Directions for this task: Return every line of the entries that contains the word "série". Case counts.

---------- Materials provided ----------

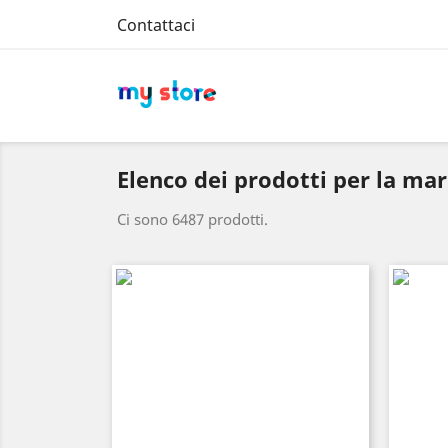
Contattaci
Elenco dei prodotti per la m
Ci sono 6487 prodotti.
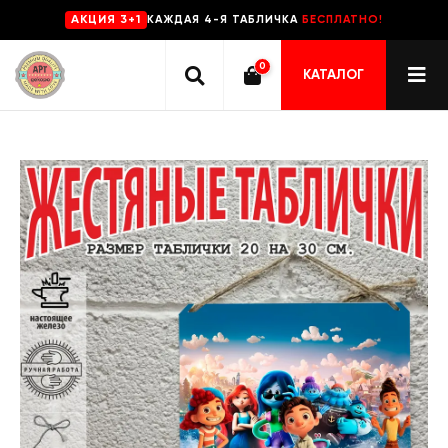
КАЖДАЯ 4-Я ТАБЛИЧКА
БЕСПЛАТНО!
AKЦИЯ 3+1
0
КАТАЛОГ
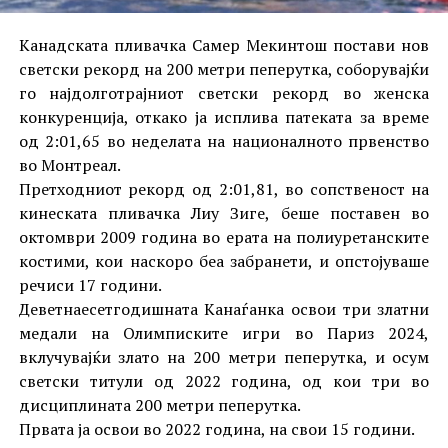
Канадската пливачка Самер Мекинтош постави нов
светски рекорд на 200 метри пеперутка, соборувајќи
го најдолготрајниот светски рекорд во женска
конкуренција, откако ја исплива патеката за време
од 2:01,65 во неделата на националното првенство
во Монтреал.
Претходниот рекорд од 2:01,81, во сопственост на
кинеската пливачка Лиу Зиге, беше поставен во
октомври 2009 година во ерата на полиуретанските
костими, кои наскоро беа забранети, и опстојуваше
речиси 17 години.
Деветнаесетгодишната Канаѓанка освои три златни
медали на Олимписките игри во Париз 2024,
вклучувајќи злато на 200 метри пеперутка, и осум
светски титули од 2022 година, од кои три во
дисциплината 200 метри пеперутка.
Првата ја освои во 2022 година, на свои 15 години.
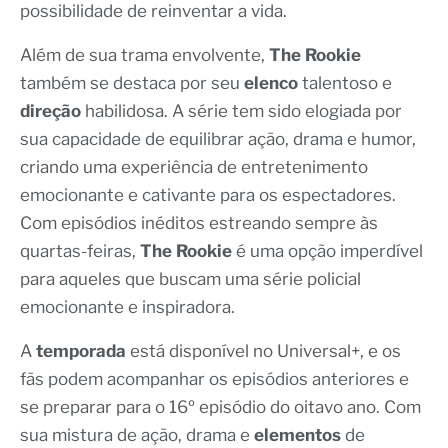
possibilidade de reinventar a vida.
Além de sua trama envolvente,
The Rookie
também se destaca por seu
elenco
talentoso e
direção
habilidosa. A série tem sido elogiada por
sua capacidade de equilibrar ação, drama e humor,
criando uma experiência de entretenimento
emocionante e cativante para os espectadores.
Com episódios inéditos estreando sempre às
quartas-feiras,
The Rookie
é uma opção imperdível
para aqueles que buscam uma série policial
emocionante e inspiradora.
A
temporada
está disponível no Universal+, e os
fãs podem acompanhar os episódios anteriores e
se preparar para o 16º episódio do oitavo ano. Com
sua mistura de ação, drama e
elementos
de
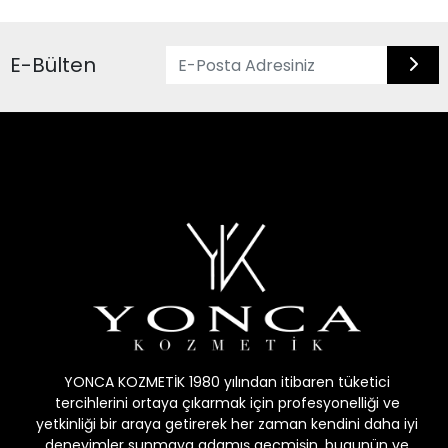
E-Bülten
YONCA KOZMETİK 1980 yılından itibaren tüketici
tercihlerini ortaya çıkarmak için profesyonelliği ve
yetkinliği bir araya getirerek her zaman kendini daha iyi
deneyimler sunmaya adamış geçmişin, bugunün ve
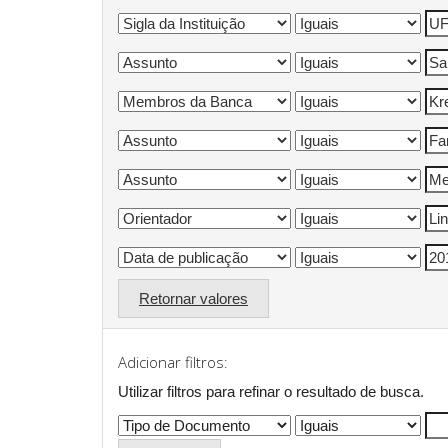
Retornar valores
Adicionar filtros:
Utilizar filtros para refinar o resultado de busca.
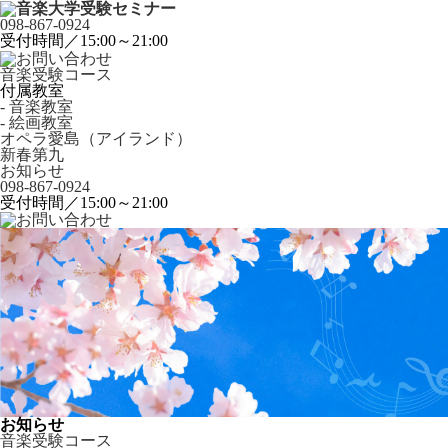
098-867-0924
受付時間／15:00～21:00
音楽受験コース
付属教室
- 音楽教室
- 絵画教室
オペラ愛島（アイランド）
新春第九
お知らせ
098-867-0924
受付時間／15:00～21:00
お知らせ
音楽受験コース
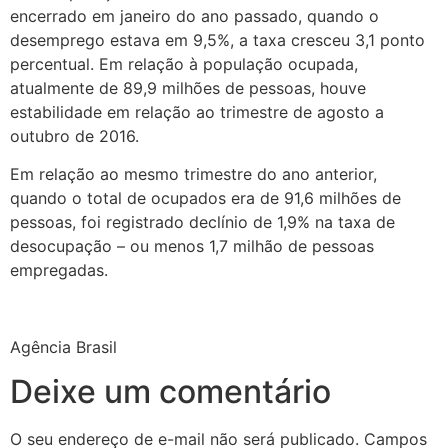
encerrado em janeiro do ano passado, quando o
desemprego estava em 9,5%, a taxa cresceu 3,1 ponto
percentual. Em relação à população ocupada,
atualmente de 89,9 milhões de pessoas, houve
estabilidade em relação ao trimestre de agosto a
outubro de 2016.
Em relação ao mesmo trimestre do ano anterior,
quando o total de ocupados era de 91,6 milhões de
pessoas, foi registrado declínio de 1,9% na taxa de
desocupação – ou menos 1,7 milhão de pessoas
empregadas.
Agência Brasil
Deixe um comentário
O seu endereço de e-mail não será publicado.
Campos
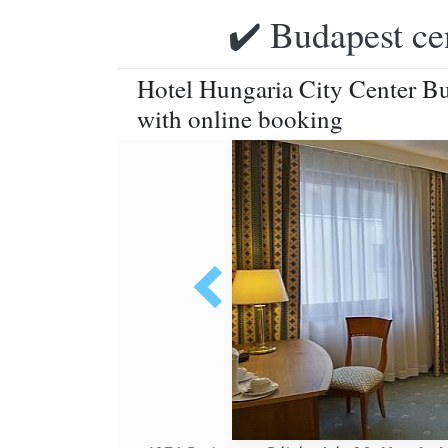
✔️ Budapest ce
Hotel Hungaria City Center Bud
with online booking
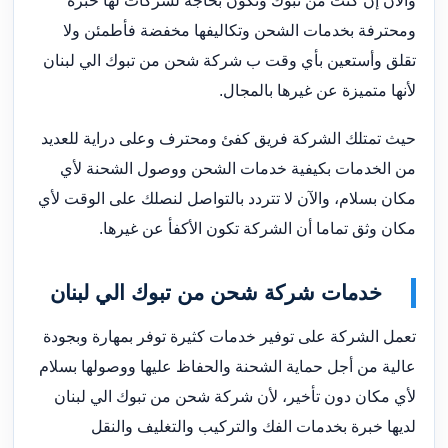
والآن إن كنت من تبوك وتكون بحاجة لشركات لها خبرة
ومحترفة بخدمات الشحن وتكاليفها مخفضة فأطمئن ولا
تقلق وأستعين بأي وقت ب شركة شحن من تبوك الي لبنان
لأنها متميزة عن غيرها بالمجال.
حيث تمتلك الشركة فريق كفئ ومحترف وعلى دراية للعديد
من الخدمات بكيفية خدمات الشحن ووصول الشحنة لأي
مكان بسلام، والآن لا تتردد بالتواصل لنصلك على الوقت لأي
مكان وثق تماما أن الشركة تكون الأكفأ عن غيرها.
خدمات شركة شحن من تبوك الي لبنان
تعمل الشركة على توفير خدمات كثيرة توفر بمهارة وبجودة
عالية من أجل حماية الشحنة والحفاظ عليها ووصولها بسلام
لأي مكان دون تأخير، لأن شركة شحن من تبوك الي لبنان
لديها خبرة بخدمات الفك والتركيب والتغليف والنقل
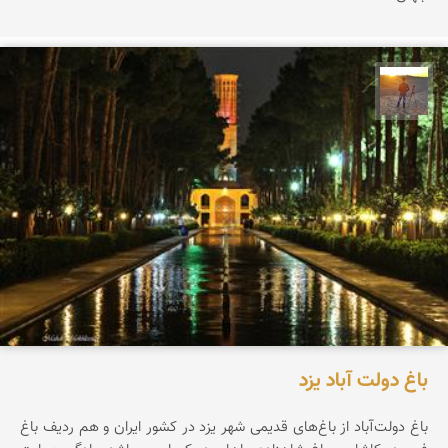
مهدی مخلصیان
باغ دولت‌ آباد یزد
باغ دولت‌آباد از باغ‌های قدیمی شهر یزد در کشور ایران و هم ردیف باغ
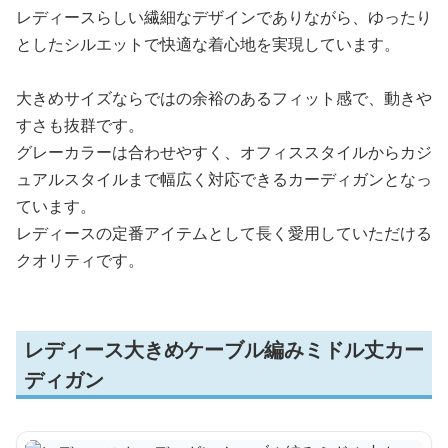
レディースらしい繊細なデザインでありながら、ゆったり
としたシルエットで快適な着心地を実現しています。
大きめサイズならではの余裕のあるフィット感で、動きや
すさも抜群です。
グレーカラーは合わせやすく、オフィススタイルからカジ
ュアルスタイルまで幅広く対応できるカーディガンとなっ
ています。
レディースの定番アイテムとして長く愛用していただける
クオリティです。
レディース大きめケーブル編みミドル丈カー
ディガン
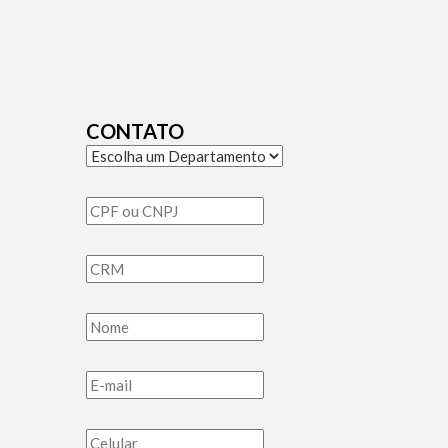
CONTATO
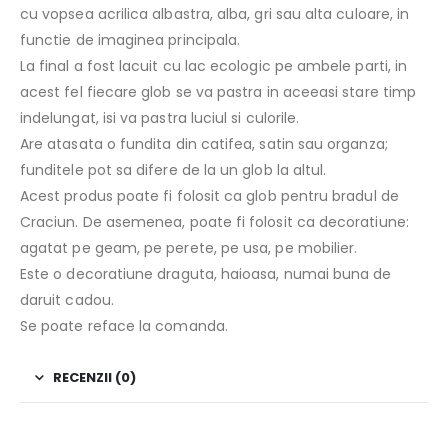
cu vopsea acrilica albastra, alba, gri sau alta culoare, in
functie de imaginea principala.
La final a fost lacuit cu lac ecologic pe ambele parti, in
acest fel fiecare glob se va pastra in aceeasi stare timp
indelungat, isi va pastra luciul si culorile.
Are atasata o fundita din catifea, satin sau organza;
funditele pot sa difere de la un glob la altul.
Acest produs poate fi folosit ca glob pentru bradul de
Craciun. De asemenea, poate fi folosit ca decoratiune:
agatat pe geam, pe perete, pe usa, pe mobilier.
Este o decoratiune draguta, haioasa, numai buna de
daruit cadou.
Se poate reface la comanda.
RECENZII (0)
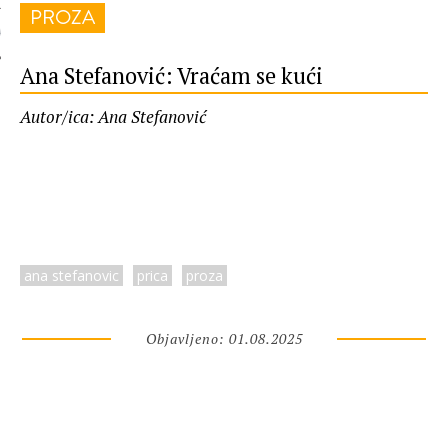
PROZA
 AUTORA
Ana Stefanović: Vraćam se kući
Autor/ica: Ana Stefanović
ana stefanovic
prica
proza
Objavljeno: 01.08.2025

----------

Expected output:
habilidosa. A série tem sido elogiada por
para aqueles que buscam uma série policial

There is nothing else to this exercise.